Lightweight and sustainable steering knuckle via topology optimization and rapid investment casting

Considering the importance of the automotive industry, reducing the environmental impact of automotive component manufacturing is crucial. Additionally, lightening of the latter promotes a reduction in fuel consumption throughout the vehicle’s life cycle, limiting emissions. This study presents a comprehensive approach to optimizing and manufacturing a MacPherson steering knuckle using topology optimization (TO), additive manufacturing, and rapid investment casting (RIC). Static structural simulations confirmed the mechanical integrity of the optimized design, with stress and strain values remaining within the elastic limits of the SG A536 iron alloy. The TO process achieved a 30% reduction in mass, resulting in lower material use and production costs.

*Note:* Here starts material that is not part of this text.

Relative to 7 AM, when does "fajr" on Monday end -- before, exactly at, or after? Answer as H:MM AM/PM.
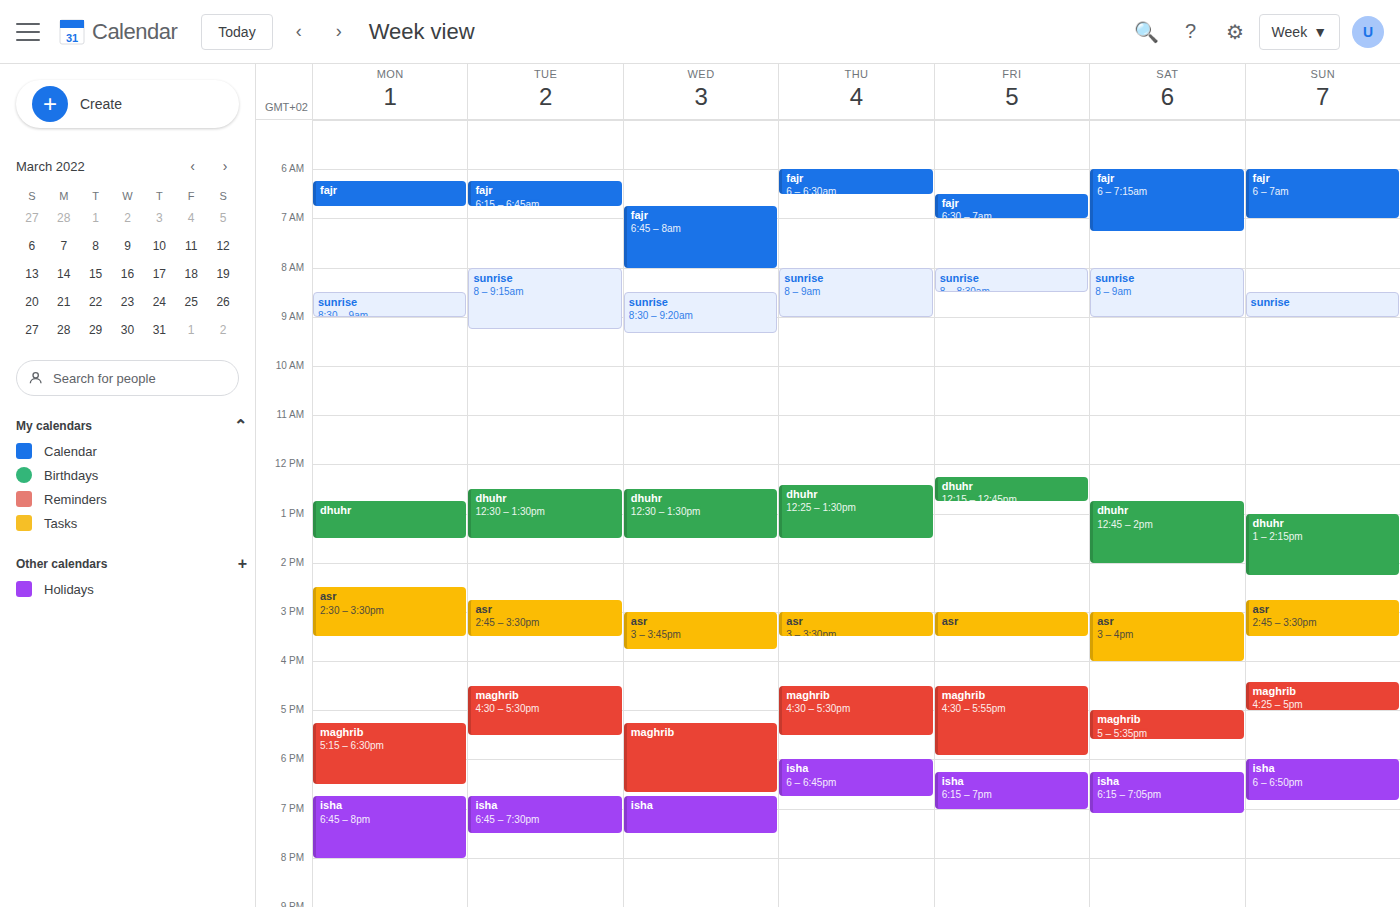
6:45 AM -- before 7 AM, 15 minutes above the 7 AM line.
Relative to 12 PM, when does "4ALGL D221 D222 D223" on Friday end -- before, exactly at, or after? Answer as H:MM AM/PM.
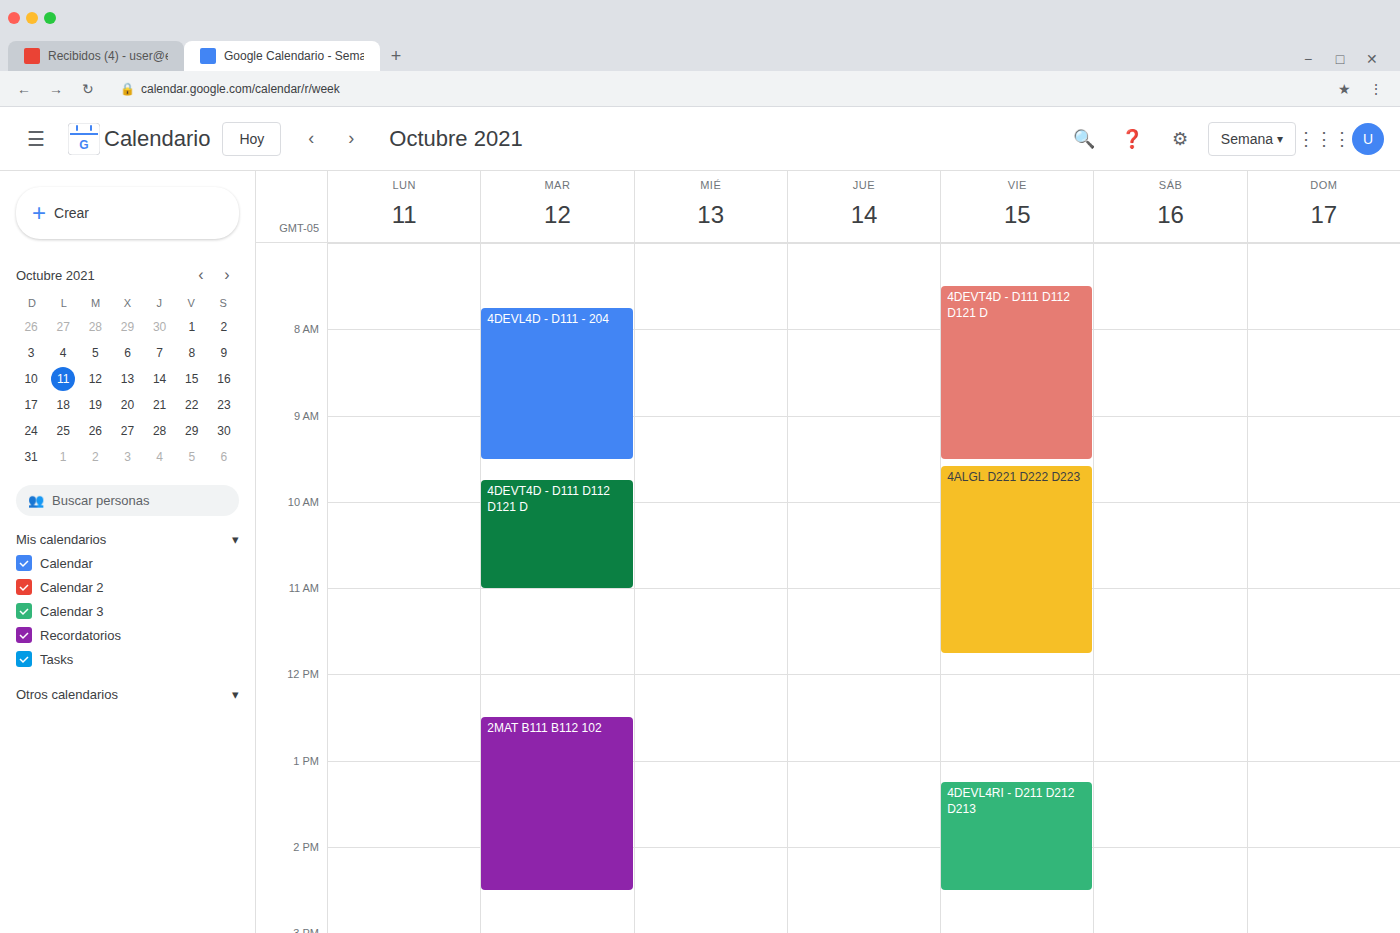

Additive manufacturing of optimized geometry reduced resin consumption by 27% and printing time by 9%. RIC simulations validated efficient mold filling and solidification, with porosity confined to removable riser regions. Life cycle assessment (LCA) demonstrated a 27% reduction in manufacturing environmental impact and a 31% decrease throughout the component life cycle, largely due to vehicle lightweighting. The findings highlight the potential of integrated TO and advanced manufacturing techniques to produce structurally efficient and environmentally sustainable automotive components. This workflow offers promising implications for broader industrial applications that aim to balance mechanical performance with ecological responsibility.